TEXTAUSZUG:
################

Danke für den hilfreichen Beitrag!

Bisher habe ich noch gar nichts an Ausrüstung, da ich den Angelschein voraussichtlich erst gegen Ende März haben werde. 
Auf meiner Einkaufsliste stehen: Rute, Rolle, Kescher, Schlagholz, Messer, Futteral
Beschränkungen bzgl. der Anzahl an Ruten habe ich bisher nicht gefunden, ich möchte aber erst mal nur mit einer Rute angeln.

Was haltet ihr von Teleskopruten? Sind die brauchbar oder lieber Steckruten?


----------



## Kochtopf (19. Februar 2020)

Zwoppelpost


----------



## Kochtopf (19. Februar 2020)

Flussmonster92 schrieb:


> Danke für den hilfreichen Beitrag!
> 
> Bisher habe ich noch gar nichts an Ausrüstung, da ich den Angelschein voraussichtlich erst gegen Ende März haben werde.
> Auf meiner Einkaufsliste stehen: Rute, Rolle, Kescher, Schlagholz, Messer, Futteral
> ...


Ich und viele andere bevorzugen Steckruten weil die Aktion angeblich besser ist letzten Endes ist es Geschmackssache. 
Falls du mit der Rute tatsächlich auch mal am Fluss ansitzen möchtest wäre eine meforute wohl etwas schwach vom WG her - evtl. Eine schwerere Spinnrute nehmen oder tatsächlich mit einer zweiten Rute liebäugeln.


----------



## rippi (19. Februar 2020)

Denke an die alte Weisheit "Kaufst du billig, kaufst du zweimal" und interpretiere die Botschaft richtig. -> Kaufe lieber 2 billige (auf die Angelei ausgelegte) Ruten, als eine  teure (Kompromiss-) Rute.

Aber Achtung, bei Rollen gilt das i.d.R. nicht.


----------



## Flussmonster92 (19. Februar 2020)

rippi schrieb:


> Denke an die alte Weisheit "Kaufst du billig, kaufst du zweimal" und interpretiere die Botschaft richtig. -> Kaufe lieber 2 billige (auf die Angelei ausgelegte) Ruten, als eine  teure (Kompromiss-) Rute.
> 
> Aber Achtung, bei Rollen gilt das i.d.R. nicht.



Nach dem Distributivgesetzt würde ich die neue Aussage dann so interpretieren: "Kaufst du zwei Mal billig, kaufst du vier Mal."


----------



## Thomas. (19. Februar 2020)

Kochtopf schrieb:


> Hast du ein anderes Balzer als der Rest?



bei Standardruten baut heute keiner mehr all zu großen Mist


----------



## Tobias85 (19. Februar 2020)

################

Erfasste Daten
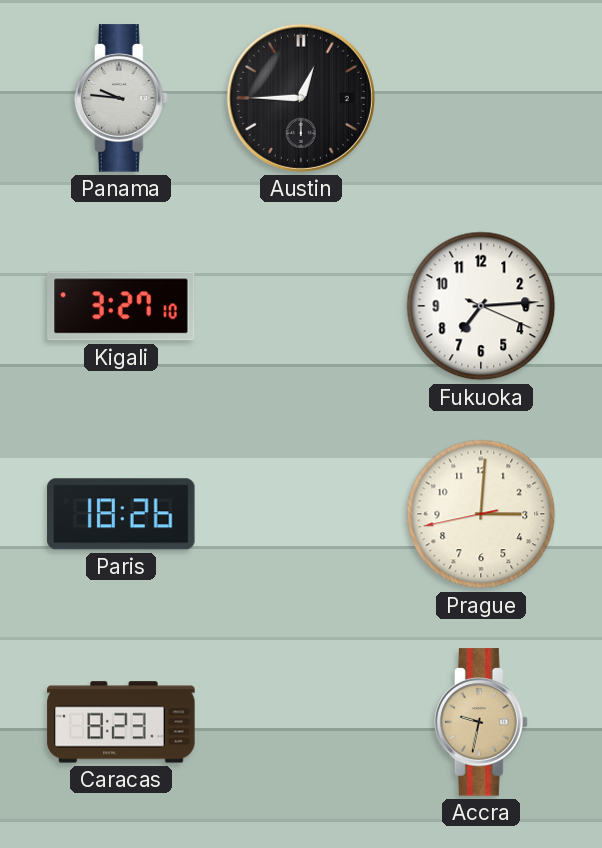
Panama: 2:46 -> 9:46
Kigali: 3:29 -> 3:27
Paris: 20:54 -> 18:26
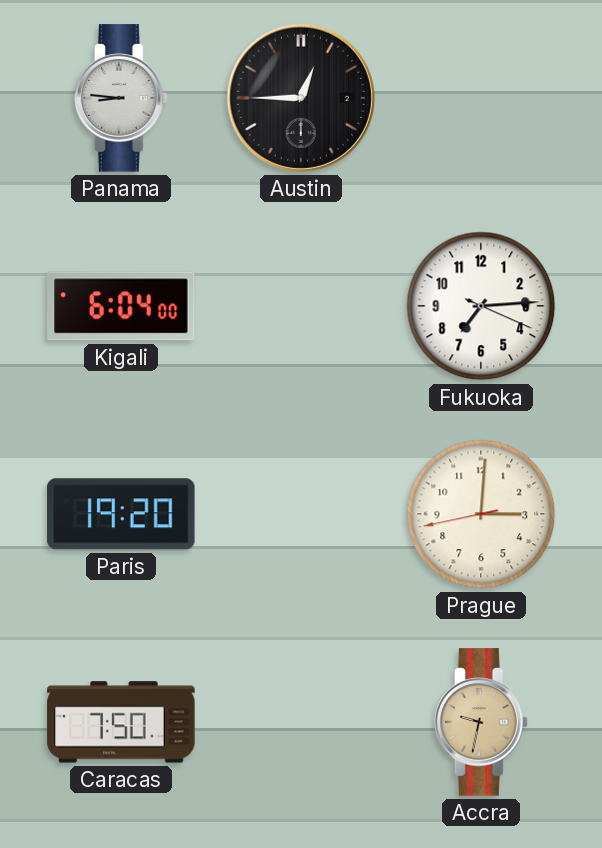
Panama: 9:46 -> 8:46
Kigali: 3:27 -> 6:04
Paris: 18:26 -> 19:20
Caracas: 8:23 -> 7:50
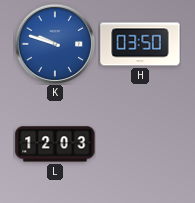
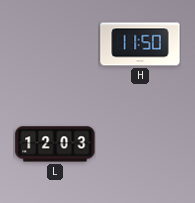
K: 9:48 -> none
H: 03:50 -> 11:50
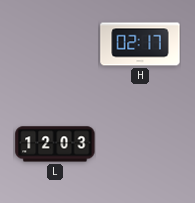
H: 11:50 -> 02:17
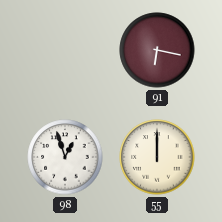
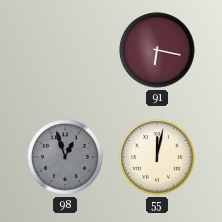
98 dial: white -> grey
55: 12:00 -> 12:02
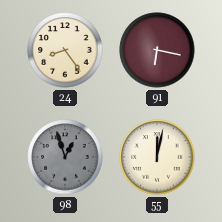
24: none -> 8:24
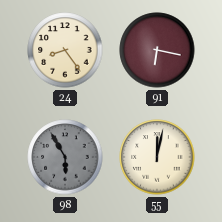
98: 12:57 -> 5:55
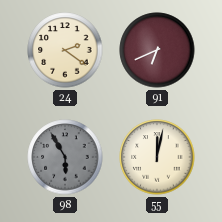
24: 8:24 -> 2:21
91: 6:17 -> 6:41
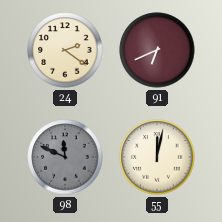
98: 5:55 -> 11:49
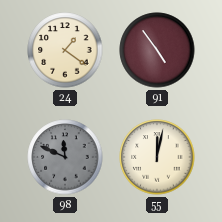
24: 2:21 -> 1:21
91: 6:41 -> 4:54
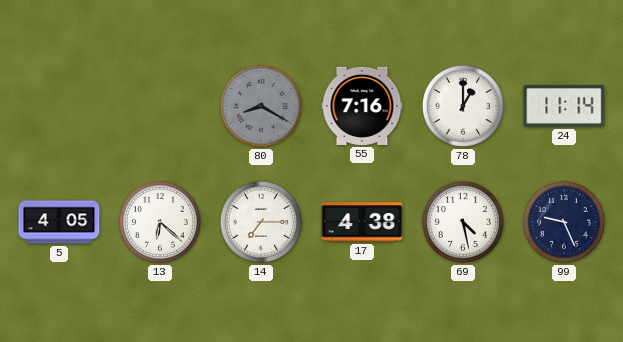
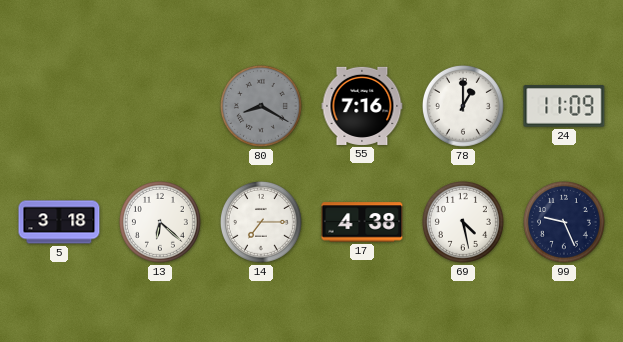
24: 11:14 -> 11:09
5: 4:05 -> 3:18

################

ZIEL DER ÜBUNG: Wie lautet im Forenauszug zur Angelausrüstung die Stelle zwischen „Nach dem Distributivgesetzt“ und „Thomas. (19. Februar 2020)“, beide eingeschlossen? Gib sie wörtlich wieder.

ENDERGEBNIS:
Nach dem Distributivgesetzt würde ich die neue Aussage dann so interpretieren: "Kaufst du zwei Mal billig, kaufst du vier Mal."


----------



## Thomas. (19. Februar 2020)